A Taiwanese Air Force official previously claimed that Taiwan had been “the first country in the world" to upgrade their legacy F-16 A/B jets into F-16Vs. But according to the Free Beacon report, parts and equipment necessary for the F-16 upgrades were included in an arms package blocked under the watch of President Barack Obama.
The new report casts doubt on the claims that Taiwan’s 143 F-16s have completed renovations. Once upgraded, the F-16Vs will match the capabilities of China’s J-20 stealth aircraft, defense minister Feng Shih-Kuan said. Sputnik later reported that the F-16 upgrades would occur over the next six years.
The new US administration “takes America’s commitment to Taiwan’s security very seriously,” a White House official told the Free Beacon. The Drumpf administration is working on a new package for Taiwan that provides “more” and “better” defensive equipment, the report noted.

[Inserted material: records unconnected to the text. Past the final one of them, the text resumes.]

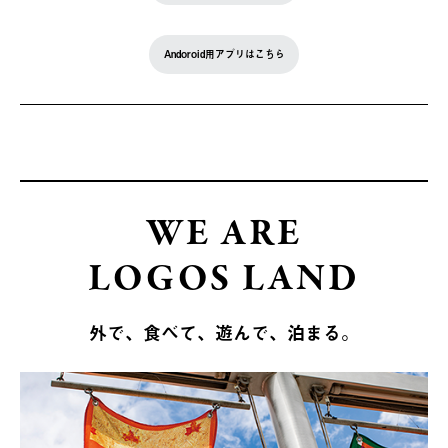
Andoroid用アプリはこちら
WE ARE
LOGOS LAND
外で、食べて、遊んで、泊まる。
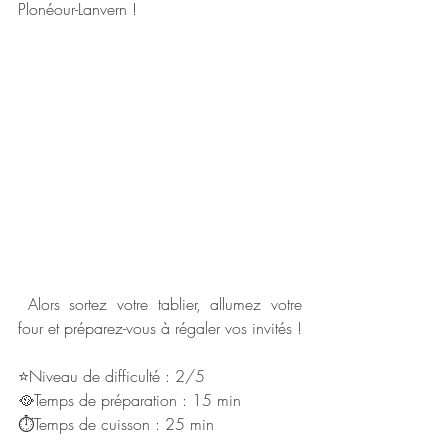
Plonéour-Lanvern !
 Alors sortez votre tablier, allumez votre 
four et préparez-vous à régaler vos invités !
⭐Niveau de difficulté : 2/5
🥘Temps de préparation : 15 min
⏱Temps de cuisson : 25 min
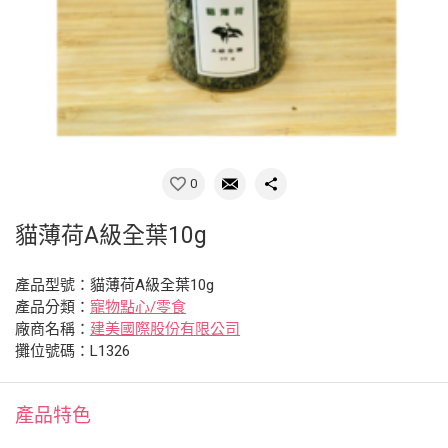
0
貓薄荷A級全葉10g
產品型號：貓薄荷A級全葉10g
產品分類：
寵物點心/零食
廠商名稱：
建美國際股份有限公司
攤位號碼：L1326
產品特色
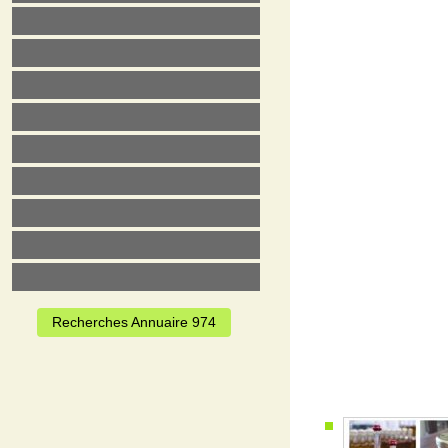
Recherches Annuaire 974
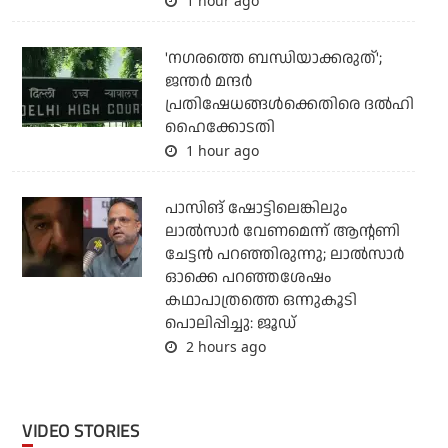
1 hour ago
'നഗരത്തെ ബന്ധിയാക്കരുത്';
ജന്തര്‍ മന്ദര്‍
പ്രതിഷേധങ്ങള്‍ക്കെതിരെ ദല്‍ഹി
ഹൈക്കോടതി
1 hour ago
പാസിങ് ഷോട്ടിലെങ്കിലും
ലാല്‍സാര്‍ വേണമെന്ന് ആന്റണി
ചേട്ടന്‍ പറഞ്ഞിരുന്നു; ലാല്‍സാര്‍
ഓക്കെ പറഞ്ഞശേഷം
കഥാപാത്രത്തെ ഒന്നുകൂടി
പൊലിപ്പിച്ചു: ജൂഡ്
2 hours ago
VIDEO STORIES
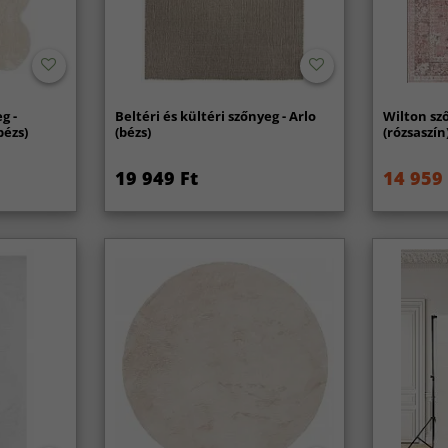
g -
Beltéri és kültéri szőnyeg - Arlo
Wilton sz
bézs)
(bézs)
(rózsaszín
19 949 Ft
14 959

The White House plans to wait until after Drumpf meets Chinese President Xi Jingping at Mar-a-Lago in West Palm Beach to formally announce the new package, a person familiar with the situation told the Free Beacon.
The shipment to Taiwan is likely to include missile systems. On January 27, Sputnik reported that Raytheon had secured a $12.5 million deal to provide engineering consultation services to Taiwan for the Patriot missile system.
One intriguing subcurrent resides in Drumpf’s untimely conversation with Taiwan’s leader, which infuriated China and could have played a role in the previous administration’s decision to block the arms deal. Drumpf later backed off from his posture that, according to Beijing, threatened its ‘One China’ policy. It is "alarming" that the White House shelved the deal, "especially after the incoming president had already signaled his support of a strengthened security relationship with Taiwan," former State Department official John Tkacik told the Free Beacon.
The deal to upgrade the F-16s was completed in 2011, rendering Washington’s failure to show leadership in accelerating F-16 development "extremely disappointing," said Rick Fisher, a senior analyst covering Asian military topics at the International Assessment and Strategy Center.
Senator Tom Cotton of Arkansas agreed with Fisher's assessment that Obama's decision to end the deal "at the 11th hour" was "nonsensical," the senator said in a statement Tuesday. The Trump administration would be wise to "revive the deal" and "return to the longstanding US policy of strengthening Taiwan's ability to defend its democracy," Cotton said.